OCPBUGS-62861: pkg/cvo/metrics: Do not require auth when --hypershift is set #1241

wking · 2025-10-08T21:55:14Z

This is addressing the same HyperShift-scraping issue as #1240. While 1240 is trying to find a long-term path, it requires HyperShift-repo changes to wire up, and those haven't been written yet. This pull request buys time by by wiring the existing --hypershift option to code that disables the authentication requirement in that environment. Standalone clusters will continue to require prometheus-k8s ServiceAccount tokens.

openshift-ci-robot · 2025-10-08T21:55:23Z

@wking: This pull request references Jira Issue OCPBUGS-62861, which is valid. The bug has been moved to the POST state.

3 validation(s) were run on this bug

bug is open, matching expected state (open)
bug target version (4.21.0) matches configured target version for branch (4.21.0)
bug is in the state New, which is one of the valid states (NEW, ASSIGNED, POST)

No GitHub users were found matching the public email listed for the QA contact in Jira ([email protected]), skipping review request.

The bug has been updated to refer to the pull request using the external bug tracker.

In response to this:

This is addressing the same HyperShift-scraping issue as #1240. While 1240 is trying to find a long-term path, it requires HyperShift-repo changes to wire up, and those haven't been written yet.
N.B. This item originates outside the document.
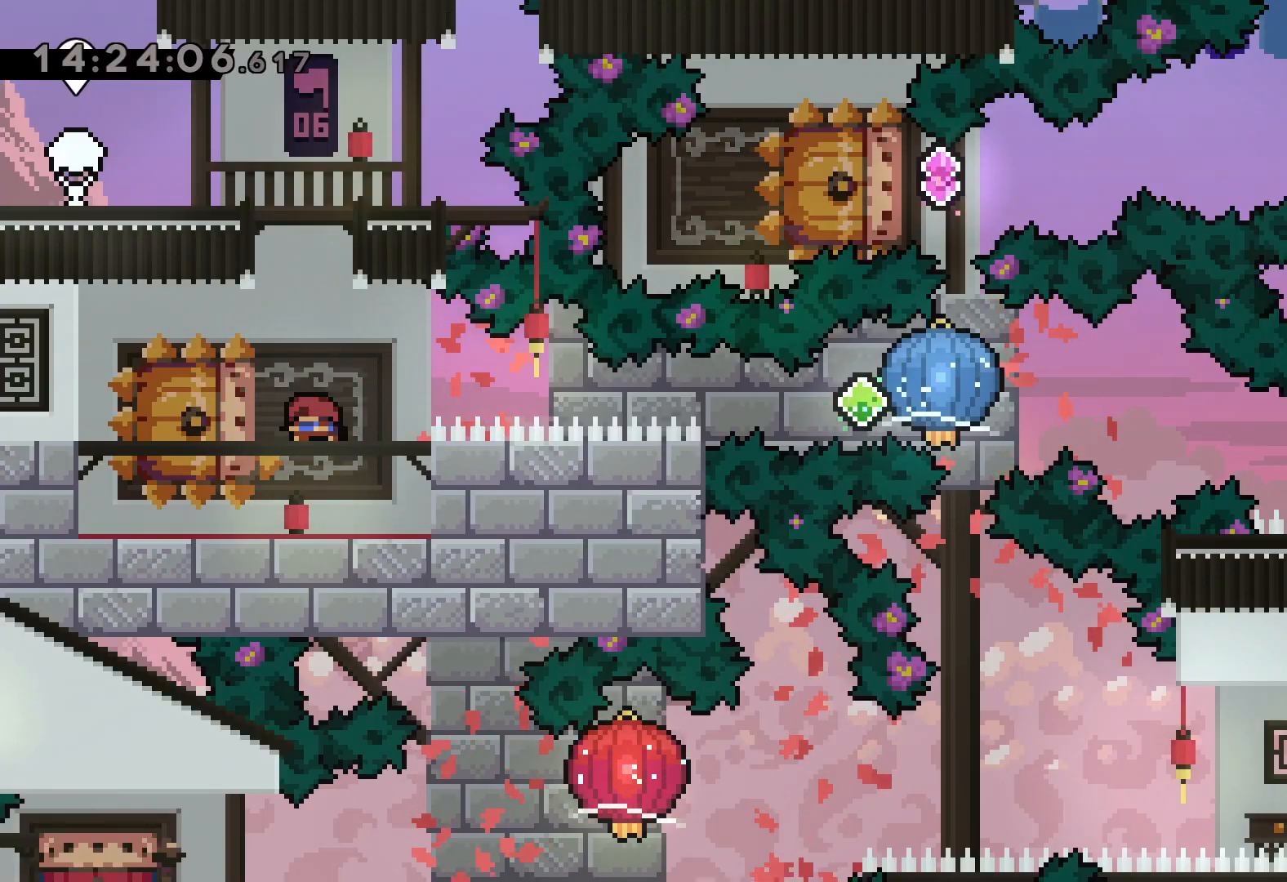
{"keys": ["grab", "right"], "events": [[83, "right", "down"], [100, "dash", "up"], [100, "jump", "down"], [150, "dash", "down"], [183, "down", "up"], [183, "jump", "up"], [200, "grab", "down"], [200, "left", "up"], [267, "dash", "up"]]}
This pull request buys time by by wiring the existing --hypershift option to code that disables the authentication requirement in that environment. Standalone clusters will continue to require prometheus-k8s ServiceAccount tokens.

Instructions for interacting with me using PR comments are available here. If you have questions or suggestions related to my behavior, please file an issue against the openshift-eng/jira-lifecycle-plugin repository.

openshift-ci · 2025-10-08T21:55:46Z

[APPROVALNOTIFIER] This PR is APPROVED

This pull-request has been approved by: wking

The full list of commands accepted by this bot can be found here.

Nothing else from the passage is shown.